A 1942 classic that has been voted Norway's all-time best thriller, a brilliant mix of mystery and the supernatural
Deep in the darkest part of the Norwegian woods stands Dead Man's Cabin, where 110 years ago a madman slew his sister and her lover, throwing their decapitated corpses in a nearby lake before drowning himself to join them in death. Ever since, the cabin has been cursed, and anyone who spends the night there is possessed by the killer's spirit and infected with his madness.
Bjørn Werner, a young scholar from Oslo, ignored the old superstitions and bought the cabin as a place to read and work in quiet. Now he has disappeared, and the evidence suggests he threw himself in the lake in a fit of insanity. The police write it off as a suicide, but those who knew him are not so sure.
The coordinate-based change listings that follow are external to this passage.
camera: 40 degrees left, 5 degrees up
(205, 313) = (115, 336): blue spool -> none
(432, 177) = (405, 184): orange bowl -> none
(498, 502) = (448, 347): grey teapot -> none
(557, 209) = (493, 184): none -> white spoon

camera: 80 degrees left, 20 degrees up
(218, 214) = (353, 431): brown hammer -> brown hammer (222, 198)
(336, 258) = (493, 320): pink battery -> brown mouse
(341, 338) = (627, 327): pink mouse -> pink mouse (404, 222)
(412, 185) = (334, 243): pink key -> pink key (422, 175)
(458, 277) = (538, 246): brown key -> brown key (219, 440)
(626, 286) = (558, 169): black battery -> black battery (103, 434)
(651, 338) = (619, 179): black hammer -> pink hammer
Could the curse actually be real? Bjørn's sister and five of his friends travel to the cabin to look into his death, but not all of them will return alive from their stay at the Lake of the Dead ...
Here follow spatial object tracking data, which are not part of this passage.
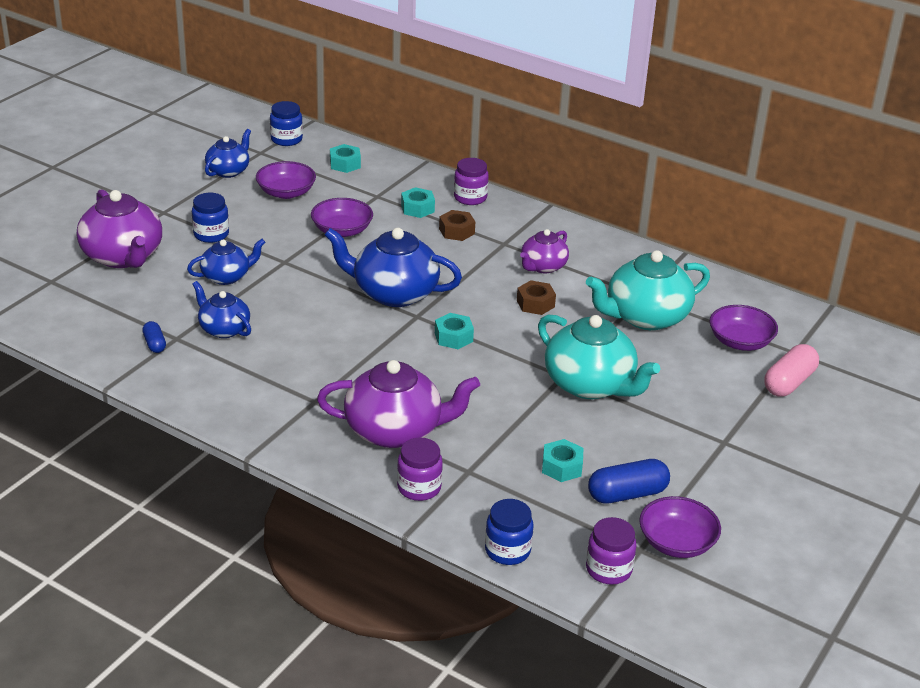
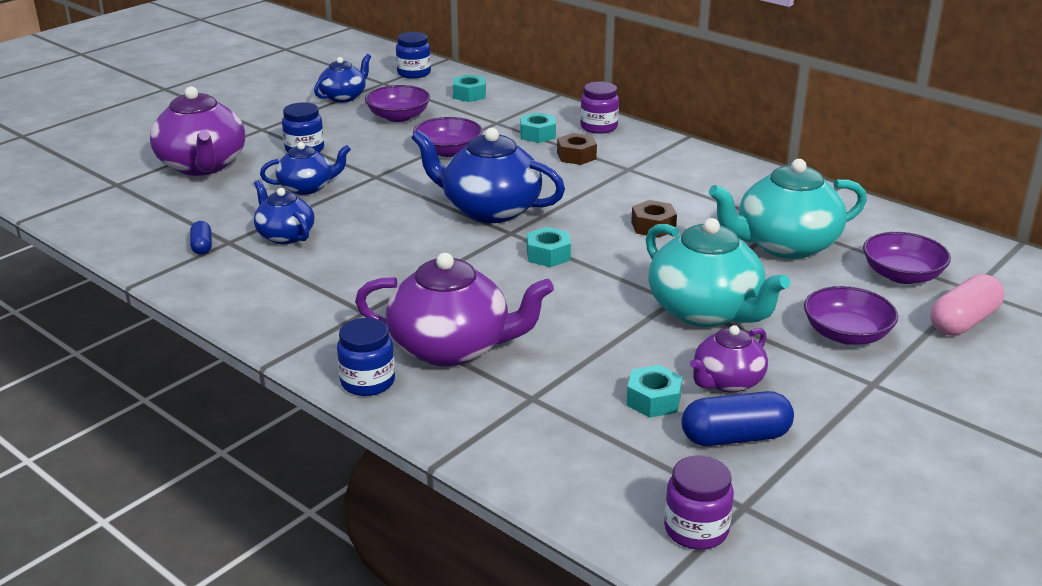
camera: 10 degrees right, 5 degrees down
(419, 488) = (464, 413): purple jar -> none
(507, 550) = (561, 496): blue jar -> blue jar (368, 382)
(543, 266) = (669, 191): purple teapot -> purple teapot (727, 381)
(677, 542) = (796, 501): purple bowl -> purple bowl (846, 334)

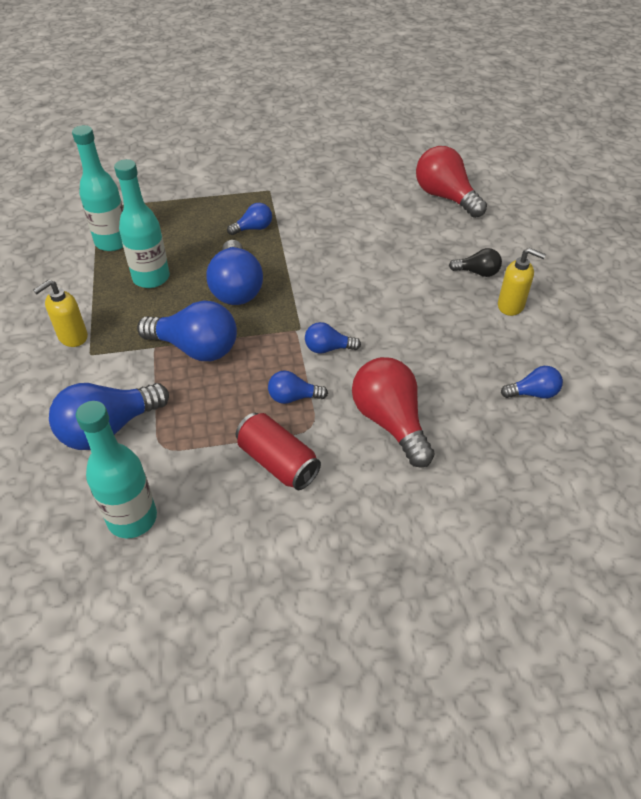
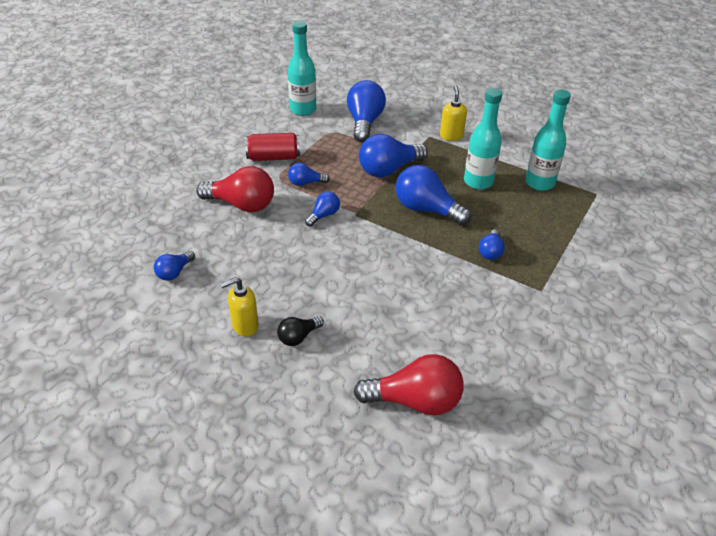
camera: 130 degrees right, 5 degrees down
(293, 397) = (305, 183): blue light bulb -> blue light bulb turned 135 degrees counterclockwise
André Bjerke's The Lake of the Dead (1942) was voted the all-time best Norwegian thriller, and its atmospheric 1958 film adaptation is regarded as one of Norway's best films. This new translation is the first-ever American publication of Bjerke's classic, which features an unusual mixture of murder mystery and supernatural horror that will keep readers guessing until the thrilling conclusion.